Nigeria’s Bank Verification Number (BVN) enrolment has slowed significantly in 2026 following the introduction of a stricter regulatory framework by the Central Bank of Nigeria (CBN), with the latest data from the Nigeria Inter-Bank Settlement System (NIBSS) showing that registrations are on course to fall well below last year’s record.

The BVN database stood at 69.55 million as of July 5, 2026, up from 69.32 million in June, indicating that only 228,947 new registrations were recorded over the period. Since the end of 2025, when the database stood at 67.8 million, total enrolments have increased by 1.75 million.

At the current pace, however, BVN registrations are unlikely to match the 4.3 million new enrolments recorded in 2025, suggesting a sharp deceleration in growth this year.

The slowdown comes after the CBN introduced a revised BVN regulatory framework in March, with the new rules taking effect on May 1, 2026. The framework tightened controls around enrolment, identity verification and fraud monitoring as part of efforts to strengthen the integrity of the banking system.

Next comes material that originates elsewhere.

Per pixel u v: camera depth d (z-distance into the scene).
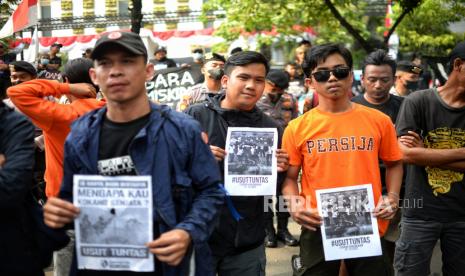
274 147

Among the key changes was the introduction of a minimum enrolment age of 18 years, effectively preventing minors from registering for a BVN.

The new framework also limits customers to a one-time change of the phone number linked to their BVN and requires financial institutions to place BVNs linked to suspected fraudulent transactions on a temporary watch-list for up to 24 hours while investigations are carried out.

The stricter rules contrast with last year’s surge in registrations, which was largely driven by the introduction of the Non-Resident Bank Verification Number (NRBVN) initiative that enabled Nigerians in the diaspora to complete BVN enrolment remotely, removing physical barriers and expanding access to the financial system.

Launched on February 14, 2014, the BVN scheme was introduced by the CBN in collaboration with the Bankers’ Committee, NIBSS and German technology firm Dermalog to assign every bank customer a unique biometric identity that can be verified across Nigeria’s banking industry.